▶ _EXERCISE TASKS_:
1: According to the concert review below, why is there no bad seat at the 5th Avenue Theater?
2: Decide whether each statement agrees with the concert review below, answering yes or no and quoting the words of the review that settle it: (a) The concert took place at the 5th Avenue Theater in Seattle. (b) The audience stood up for "Burning Down the House." (c) Annie Clark's part was quiet and restrained.
3: Extend the concert review below with new sentences that follow its final line.

▶ _TEXT PASSAGE_:
Last week, Mr. Burdy and I went to see the inimitable David Byrne at the 5th Avenue Theater here in Seattle.  The venue is one of my favorites not only because of the grandiose they-don't-make-'em-like-this-anymore beauty but because of how the seats are arranged. They cascade down from the balcony to the stage at a slight angle so each seat is offset from the one in front of it. This means there's literally not a bad seat in the house. No one's head is directly in your line of sight. See that, arena designers and theater owners?  I will gladly pay that "service charge" for the privilege of being able to see past Herman Munster, who, invariably sits RIGHT in front of me at every show.

Anywho, David was amazing.  Annie Clark was a quirky, loud, dissonant and choral counterpart to David Byrne's contemplative humans-are-odd-birds lyrics and the whole show was a seesaw between a post-modern rock show and classic Byrne tunes.  Hearing those older tunes made me feel sorta bad for the rest of the Talking Heads.  The whole audience stood up and collectively pooped its pants during the first few notes of "This Must Be The Place", and then again for "Burning Down the House". I imagine the rest of the Talking Heads have some kind of built-in sonar that makes them cup their ears at cocktail parties and lean into the wind, explaining to their guests in a melancholic tone, "Oh, it's nothing... Just that... sometimes I can pick up the sound of 20,000 people in another city singing along to 'Life During Wartime'".

▶ _DATA SHOWN_:

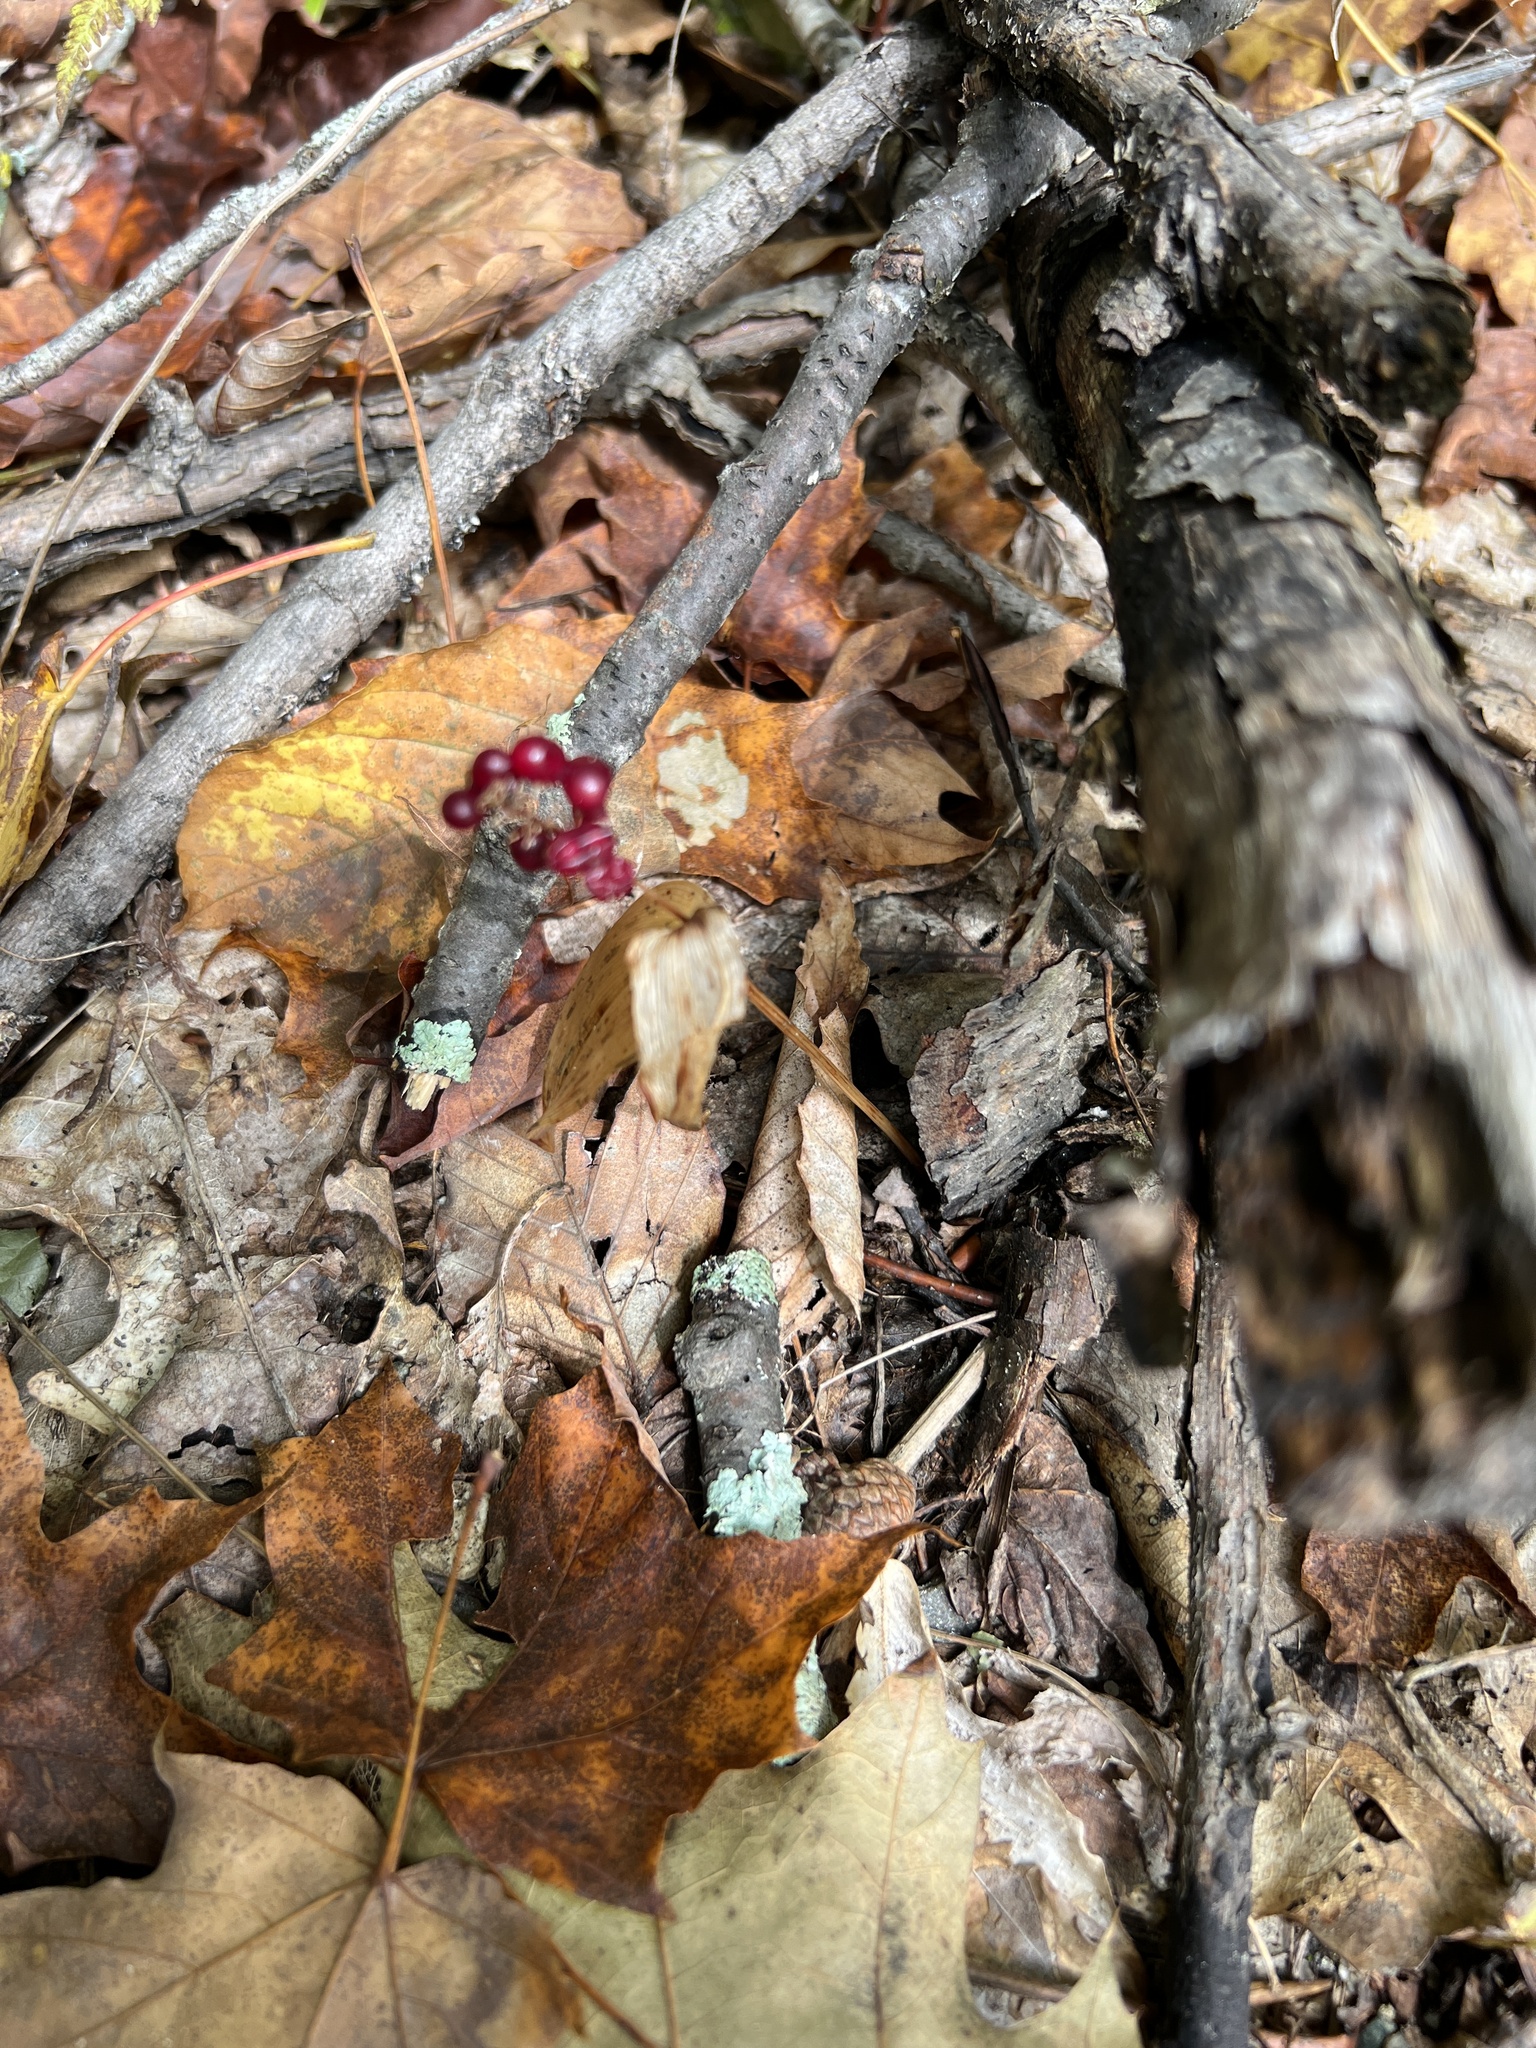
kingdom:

▶ _EXERCISE RESPONSES_:
1: The seats cascade down from the balcony to the stage at a slight angle, so each seat is offset from the one in front of it and no one's head is directly in your line of sight.

2:
(a) Yes: "went to see the inimitable David Byrne at the 5th Avenue Theater here in Seattle."
(b) Yes: "The whole audience stood up and collectively pooped its pants during the first few notes of "This Must Be The Place", and then again for "Burning Down the House"."
(c) No: "Annie Clark was a quirky, loud, dissonant and choral counterpart to David Byrne's contemplative humans-are-odd-birds lyrics."

3:
I wonder if performers who have been playing the same songs for thirty years ever get tired of it.  I've seen lots of artists plod through the measures of stuff they've been playing for a long time, and it just makes me feel a little sorry for them.  Audiences love that stuff because it calls up for them some part of their adolescence, or some critical happy moment that they get to relive every time they hear it... but for the artists, it's just a song they wrote a long time ago;  artistically, they've probably moved on.  And David Byrne, more than most artists I know, has done artistic loops around the moon.  They guy is prolific and explores so many different themes in his music. He still delivers the older stuff with as much punch and vigor as he did back in the day (dude can still hit all those notes!), but he, especially, is probably solving for x, or mentally organizing his sock drawer while he's playing, because those songs are rote by now. I imagine he asks himself while he's playing: "Why do humans fixate on point in time?  And isn't it fascinating that we have the capacity to strongly equate time with sound?  Oo! I think a few notes on the theramin would work right here!..."

I am VERY grateful to my fellow concert attendees for a) respecting my North American three foot radius of personal space and b) not talking through the show.  There was that brief spot in the middle there where a woman behind me launched into some musical analysis wholly inappropriate in timing, but, I'm pretty sure my very theatrical display of plugging only my left ear with my hand tipped her off.  I'm happy to perform such services for the good of all my fellow concert goers.  Some people just don't understand the fine art of SHUTTING THE HELL UP.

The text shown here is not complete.